1) WRONG.
Population density is almost TOTALLY IRRELEVANT.
Look at Canada? It has one of the lowest population densities on the planet. Yet they have 64000 cases. According to your theory - they should have almost no cases.
It is not population density that matters. It is the % of the population that lives in urban areas that matters.
Now look at the urban population % of the UK and Sweden?
Sweden's is actually higher - but they are close (87%-83%). France is 80% and Italy is 70%. That means Sweden has THE MOST concentrated population of the four countries. Yet - despite the fact they have not locked down - they have a much lower death rate than the other four.
That proves that massed shutdowns do NOT work at lowering the death rate (assuming in both cases, the sick, old farts are quarantined).
https://data.worldbank.org/indicator/SP.URB.TOTL.IN.ZS
Actually, no, not wrong. The scale which i used is not the most accurate metric to show my point. Population density is extremely relevant with infectious disease, it's at the very nature of it.
The only two areas in Sweden with a higher population density than urban areas in the UK (where London ranks top) are within Stockholm, of which only one has little less than double that of the highest density areas in the UK, the other barely more. So let's average it out for the urban areas London and Stockholm, as we (at least I) lack exact figures for the sub areas of these cities and the sub areas aren't exactly isolated systems we can analyze.
Let's take a look...
London has 8.982 M people, on 1.572 km^2. That is a population density of 5.713 people/km^2. They have 25.000 confirmed infections, that is 0.278%.
Stockholm has 974.000 people, on 188 km^2. That is a population density of 5.180 people/km^2. They have 9.000 confirmed infections, that is 0.924%.
Are you still going to argue a lock down has no effect?
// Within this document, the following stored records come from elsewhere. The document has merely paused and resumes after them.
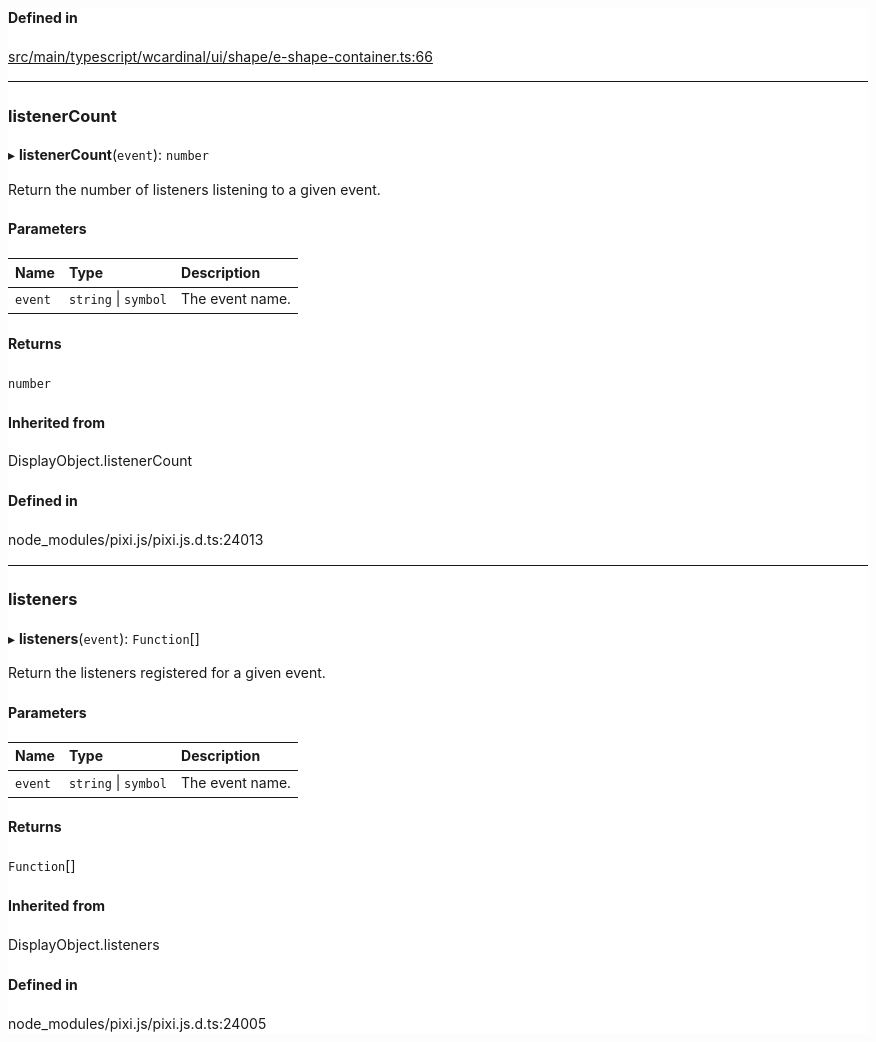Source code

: #### Defined in

[src/main/typescript/wcardinal/ui/shape/e-shape-container.ts:66](https://github.com/winter-cardinal/winter-cardinal-ui/blob/v0.155.0/src/main/typescript/wcardinal/ui/shape/e-shape-container.ts#L66)

___

### listenerCount

▸ **listenerCount**(`event`): `number`

Return the number of listeners listening to a given event.

#### Parameters

| Name | Type | Description |
| :------ | :------ | :------ |
| `event` | `string` \| `symbol` | The event name. |

#### Returns

`number`

#### Inherited from

DisplayObject.listenerCount

#### Defined in

node_modules/pixi.js/pixi.js.d.ts:24013

___

### listeners

▸ **listeners**(`event`): `Function`[]

Return the listeners registered for a given event.

#### Parameters

| Name | Type | Description |
| :------ | :------ | :------ |
| `event` | `string` \| `symbol` | The event name. |

#### Returns

`Function`[]

#### Inherited from

DisplayObject.listeners

#### Defined in

node_modules/pixi.js/pixi.js.d.ts:24005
Are you still going to argue population density is 'almost totally irrelevant'? (why this double thing where you first say 'almost' and then 'totally', that caused confusion in my first reply too, i'm very unfamiliar with this use and am not sure how to interpret emphasis.)
The lock-downs are not meant to shut down the virus, they are meant to buy us time, to scale up the medical system, to learn more about the virus and to prepare society to run again with the virus in mind.
They are an initial response to mitigate escalation. You can do these lock-downs in various ways, and i think full hard lock downs are not the best option as they potentially hurt more people than it saves.
2) WRONG. I NEVER said compare Iowa to NY. I said compare the 8 non-shutdown states to the 42 shutdown states. The numbers are similar.
I didn't say compare Iowa to NY.
Wrong what? So the Iowa/NY comparison is a fluke? I don't have time to compare all of them in detail.
Ok - tell me how forcibly quarantining people that have virtually no chance of dying of COVID-19 (practically everyone under 60) lowers the death rate in ANY WAY for those over 60 whom are already quarantined?
I can't speak for other places, but in the Netherlands, 30% of hospitalizations for covid-19 is people under 60. At saturation levels, that is 30% less beds available for those over 60 or additionally compromised health situation. Also beds will be reserved for those with an increased chance of survival. So at saturation levels, the 'elderly and weak' are basically just left to die without care, alone. Like what happened in Italy and a few other places.
I think this is something we should avoid.
Also, the fact the Sweden has no lockdowns for most people AND has a higher % of people in urban living yet has a lower death rate than the UK, France and Italy PROVES that lockdowns do NOT lower death rates.
Lock-downs are not meant to reduce the death rate by itself, they are meant to bring down the infection rate, this could result in a decreased death rate. However, death rate depends on so many other factors, comorbidities, how patients are treated, if there's enough medical staff and equipment available, the demography of the infected patients.
Again, it is meant to mitigate the situation. The default death rate can only be sustained when our medical system is not overwhelmed. Lock-down's don't improve the death rate, they prevent it from shooting up.
These are fundamentals, but in reality, the death rate figures and infection figures are still quite unreliable, getting better as time progresses.